--- Start of PROVIDED INFORMATION ---

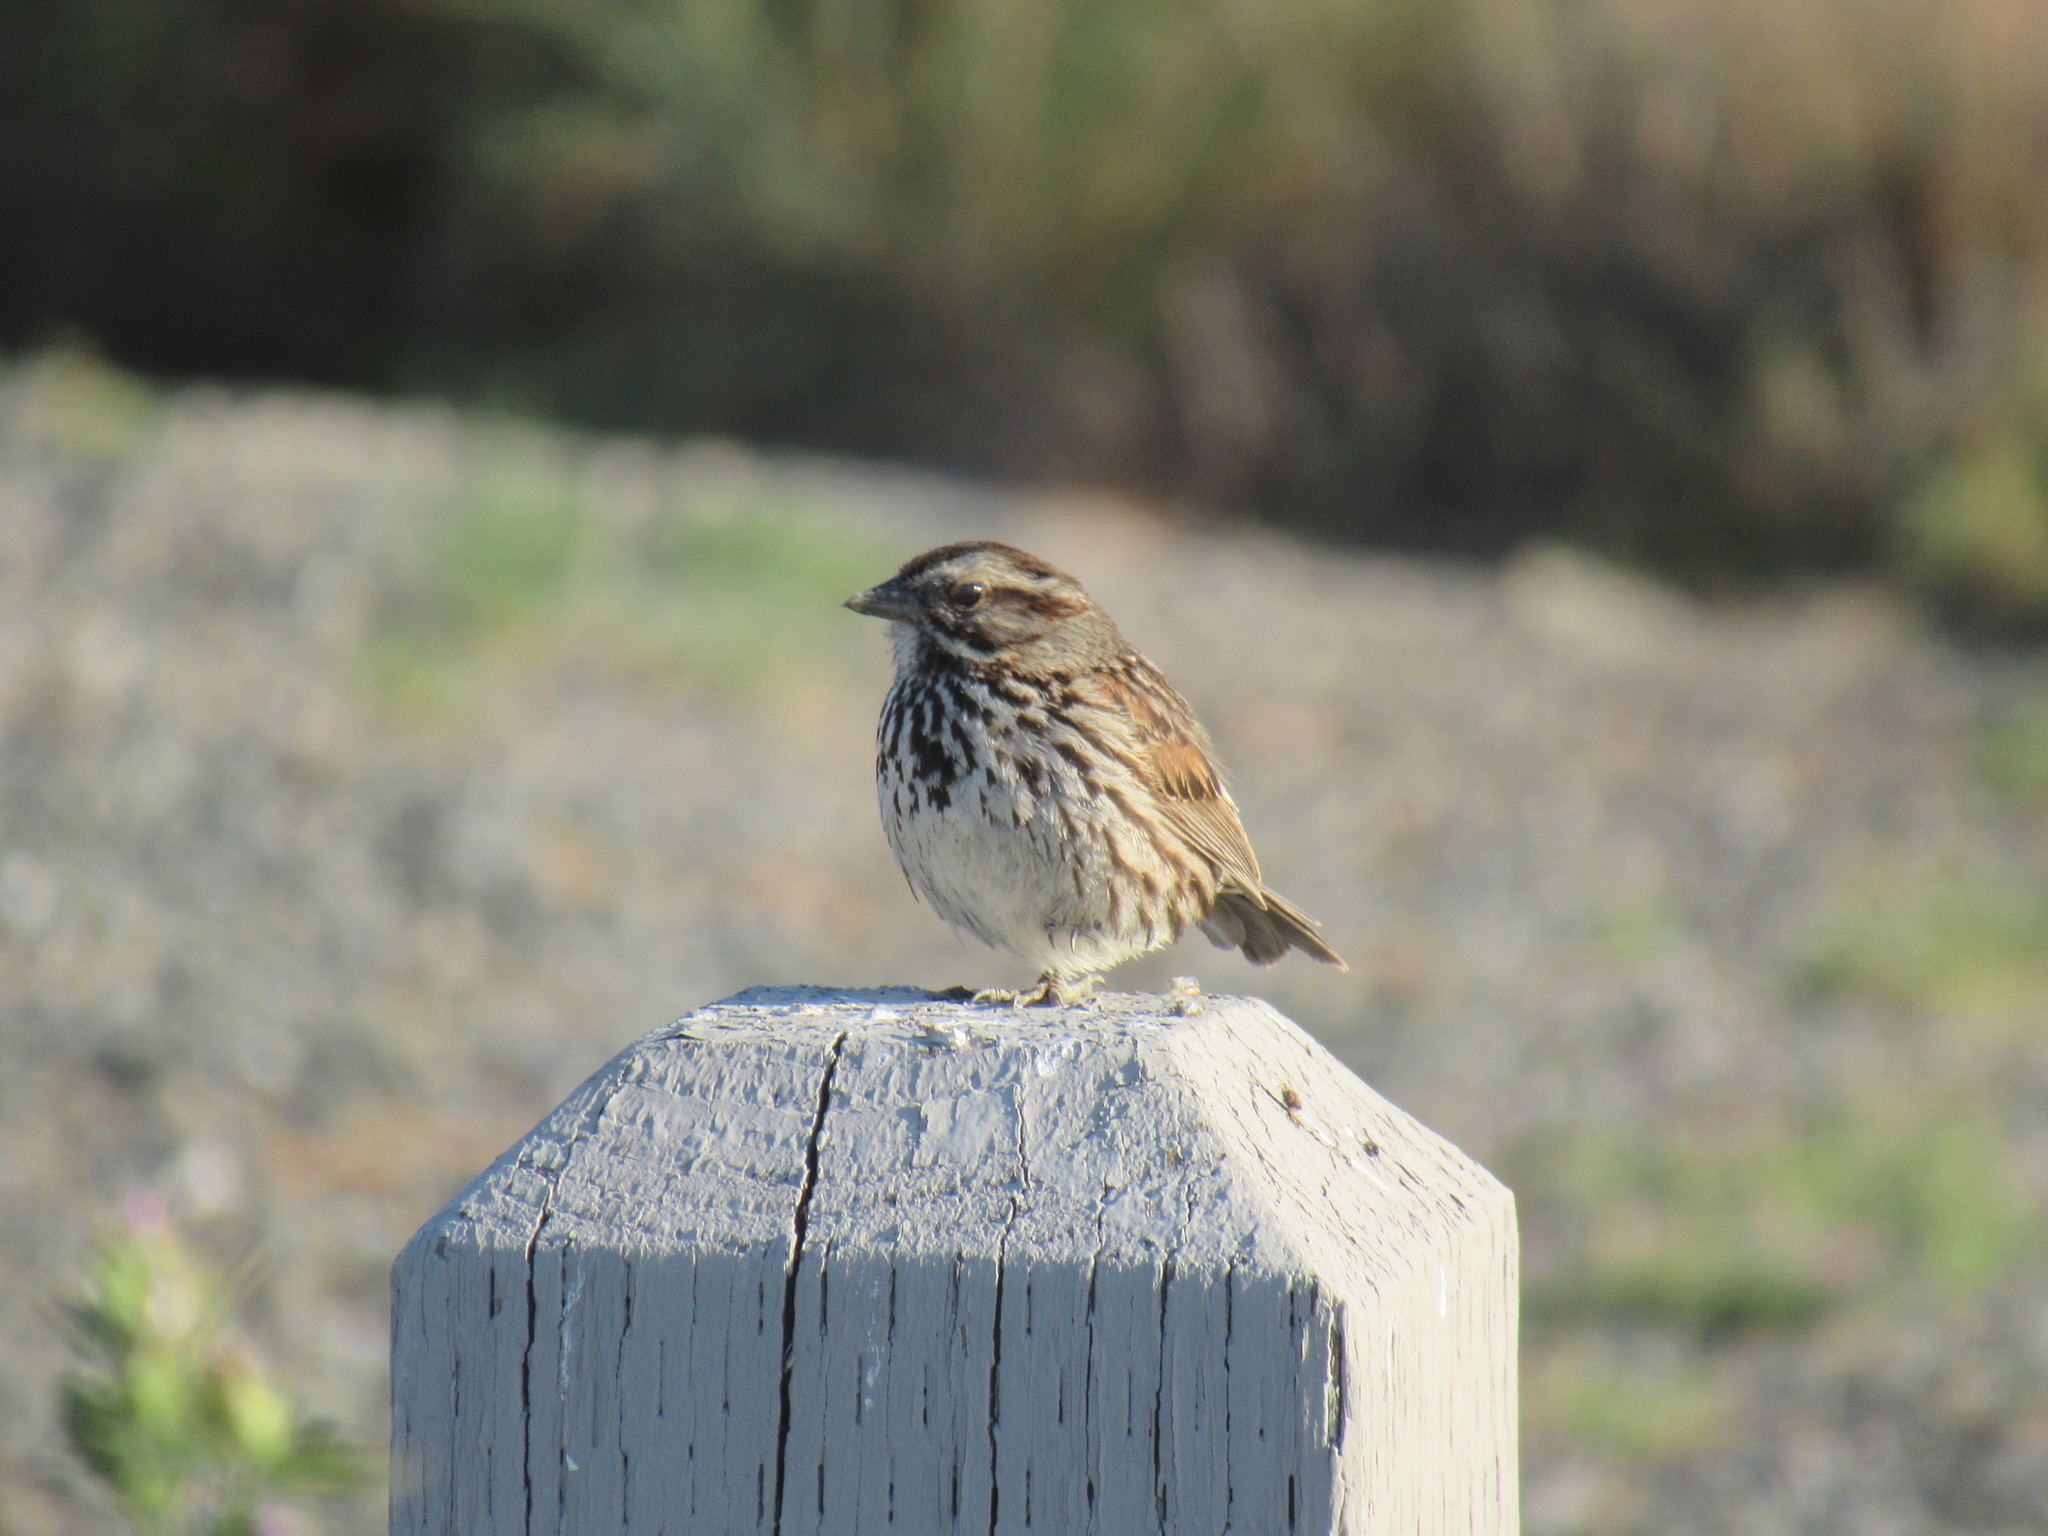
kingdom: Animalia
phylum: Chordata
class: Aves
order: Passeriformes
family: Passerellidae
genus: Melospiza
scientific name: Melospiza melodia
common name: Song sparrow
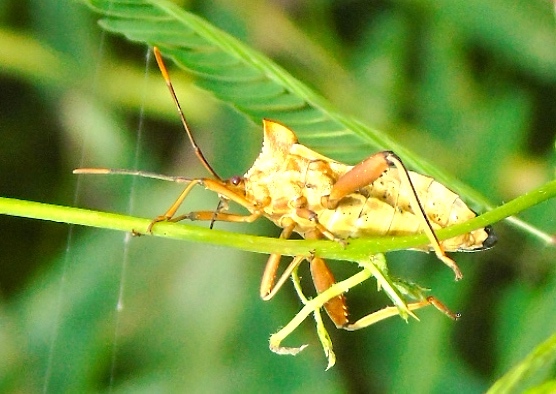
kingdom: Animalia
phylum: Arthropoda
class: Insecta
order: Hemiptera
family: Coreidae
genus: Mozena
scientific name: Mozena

--- End of PROVIDED INFORMATION ---

_TO DO_: Recast every line of the data above as a JSON list of strings, one string per line and no blank lines. Leave the pictures out.

_SOLUTION FOR THIS EXERCISE_:
[
  "kingdom: Animalia",
  "phylum: Chordata",
  "class: Aves",
  "order: Passeriformes",
  "family: Passerellidae",
  "genus: Melospiza",
  "scientific name: Melospiza melodia",
  "common name: Song sparrow",
  "kingdom: Animalia",
  "phylum: Arthropoda",
  "class: Insecta",
  "order: Hemiptera",
  "family: Coreidae",
  "genus: Mozena",
  "scientific name: Mozena"
]